* DOCUMENT PASSAGE:
Posted by pkinoy on 30 01 2009 | 1 comment


Justice and accountability can be a slow process, but it this case a dauntless lawyer is helping to make it happen.

November 1989. The cold war was in its last throws.  The Berlin wall had just fallen.  It was the first year of Bush Sr.‘s presidency.  To the south In San Salvador, the capital of El Salvador, the guerillas of the FMLN were making what would be their final assault against the Salvadorian Army, and the military struck back, but not at the armed enemy.  The Salvadoran military thought they could use the chaotic moment to rid themselves of a thorn in their side; a group of intellectuals and educators who were teaching democracy.  On the night of November 16th, 1989 uniformed troops armed with high power rifles murdered six Jesuit priests, their housekeeper and her daughter.  This same Salvadorian military had received a billion dollars in US aid, much of it military, and Dick Cheney, then Sec. of Defense, denied that any Salvadoran military personnel were involved in the killings.  Flash forward 20 years.

Last night Jim Goldston, Open Society Justice Initiative, recounted those days.  He was just out of law school and heading up the Americas Watch Office in San Salvador. Joining him on a panel at Open Society Institute were Robert Varenik, and Aryeh Neier, both of OSI, and Almudena Bernabeu, a brilliant young lawyer, working with The Center for Justice and Accountability,  who is spearheading an international case against the murderers.

* PROBLEM DETAILS: Write the next part of the blog post on the case over the 1989 Jesuit killings in El Salvador, starting after its final sentence.

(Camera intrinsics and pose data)
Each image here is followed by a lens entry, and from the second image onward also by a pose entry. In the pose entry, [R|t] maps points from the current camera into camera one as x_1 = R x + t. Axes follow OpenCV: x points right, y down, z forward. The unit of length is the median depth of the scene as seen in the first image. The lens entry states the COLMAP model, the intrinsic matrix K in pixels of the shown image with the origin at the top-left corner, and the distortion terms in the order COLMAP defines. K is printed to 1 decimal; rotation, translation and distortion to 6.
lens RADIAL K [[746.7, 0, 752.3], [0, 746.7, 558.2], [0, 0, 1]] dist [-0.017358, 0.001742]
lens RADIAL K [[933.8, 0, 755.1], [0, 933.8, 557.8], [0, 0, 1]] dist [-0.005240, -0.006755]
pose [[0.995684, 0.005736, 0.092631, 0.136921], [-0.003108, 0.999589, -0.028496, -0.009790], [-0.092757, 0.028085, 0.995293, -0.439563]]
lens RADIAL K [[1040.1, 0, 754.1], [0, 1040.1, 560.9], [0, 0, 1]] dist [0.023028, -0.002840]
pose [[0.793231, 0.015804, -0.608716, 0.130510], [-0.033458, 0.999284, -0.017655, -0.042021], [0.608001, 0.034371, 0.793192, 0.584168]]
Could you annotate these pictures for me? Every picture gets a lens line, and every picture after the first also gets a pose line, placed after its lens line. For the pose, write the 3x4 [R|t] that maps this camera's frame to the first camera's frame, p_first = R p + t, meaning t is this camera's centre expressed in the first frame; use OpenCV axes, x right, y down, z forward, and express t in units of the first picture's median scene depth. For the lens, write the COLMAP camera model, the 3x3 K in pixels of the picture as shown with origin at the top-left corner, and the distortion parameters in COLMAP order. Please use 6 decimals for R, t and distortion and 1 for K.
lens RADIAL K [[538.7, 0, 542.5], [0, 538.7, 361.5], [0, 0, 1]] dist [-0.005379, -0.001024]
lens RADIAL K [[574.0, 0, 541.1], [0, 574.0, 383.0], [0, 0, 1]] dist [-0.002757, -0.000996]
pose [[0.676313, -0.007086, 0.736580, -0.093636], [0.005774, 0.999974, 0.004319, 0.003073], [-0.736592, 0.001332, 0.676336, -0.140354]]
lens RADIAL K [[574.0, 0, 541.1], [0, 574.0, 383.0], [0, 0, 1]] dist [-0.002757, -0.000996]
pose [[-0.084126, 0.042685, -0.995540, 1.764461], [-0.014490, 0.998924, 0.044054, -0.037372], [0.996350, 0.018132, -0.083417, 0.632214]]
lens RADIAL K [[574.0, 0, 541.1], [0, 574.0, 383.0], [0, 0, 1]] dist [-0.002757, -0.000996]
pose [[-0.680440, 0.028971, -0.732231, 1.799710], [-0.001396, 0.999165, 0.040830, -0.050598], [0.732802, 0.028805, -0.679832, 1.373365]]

* RESULT BELOW:
At the end of the civil war there was a UN sponsored Truth Commission. This Commission found that the vast majority of many hundreds of assassinations and disappearances were carried out by the Military, yet over all these years there have been only 7 convictions, the highest ranking a Colonel.  Following the revelations of the Truth Commission the government declared a general amnesty, effectively deflecting all future prosecutions.  When international pressure demanded some action, as in the case of the murdered priests, then a commission of inquiry coached witnesses to never mention higher ups, and even tampered with physical evidence, changing the barrels of guns that had been used in the crime. But family members, victims, and civil society continued to collect evidence in the case, and over the years the preponderance of evidence demanded action.  In El salvador a case against the highest ranking officials involved in the Jesuit murders went all the way to the Supreme Court.  The Court ruled that certain crimes against humanity were exempt from the amnesty and could be tried, but that a lower judge would have to declare them as “crimes against humanity.”  The lower judge refused, calling the murders a “common crime.”  So with all national remedies exhausted Almudena Bernabeu went international.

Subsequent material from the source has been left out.